If you have experienced one or more significant life events and are experiencing some of the symptoms noted above, you may be finding adjusting to your new circumstances difficult and therefore be suffering from situational depression. Understanding why you feel the way you do can really help you to cope with the situation more effectively. For some people this will be obvious; especially if they have been the victims of a crime or have been diagnosed with a serious illness. However, for others the reason may not be so clear, particularly if the cause is a life event viewed positively by others (such as marriage or childbirth).  Accepting the reason for your feelings can be the first step towards being able to adjust effectively and relieve the stress that you feel.situational depression

Many people with situational depression see their feelings as justified and expected in the circumstances and therefore do not seek help or support. Indeed the symptoms generally do pass and no extra support is needed. However, there is no reason why you should suffer alone and, as mentioned above, situational depression can eventually develop into clinical depression if the person does not manage to adjust effectively over an extended period of time.

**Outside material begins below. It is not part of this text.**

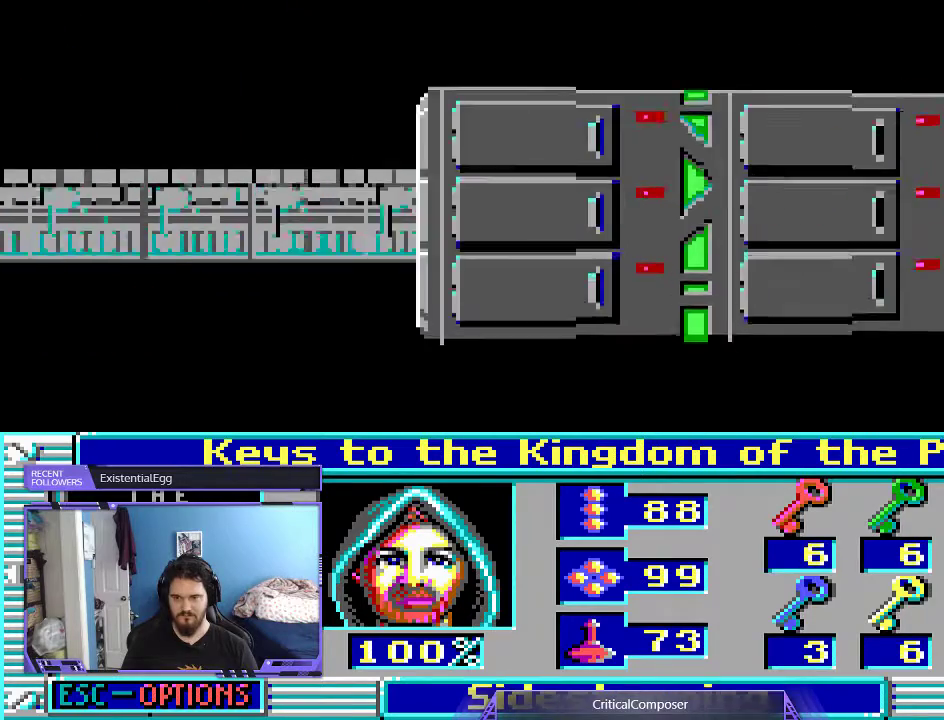
{"dt_ms": 500, "buttons": [], "events": [[267, "DPAD_UP", "up"], [433, "L2", "up"]]}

Coping with situational depression can be made more manageable if you try some of these things:

  • Talk to your family and friends about your situation and your feelings
  • Take some time to recover
  • When you feel able, start doing small things to get yourself ‘going’ again. Some gentle exercise or joining a social group of some kind can help
  • See your GP. They may be able to suggest appropriate support groups or refer you to other services such as counseling
  • Make sure you take time to relax or do something you enjoy.
  • Take any opportunity to smile – smiling really helps kick-start your mood, even if you don’t feel that happy
  • Make a note of anything good you do or experience over the course of a day or week. Sometimes you can feel like everything is bad and having a few positive things to think about can remind you of the good things in your life too.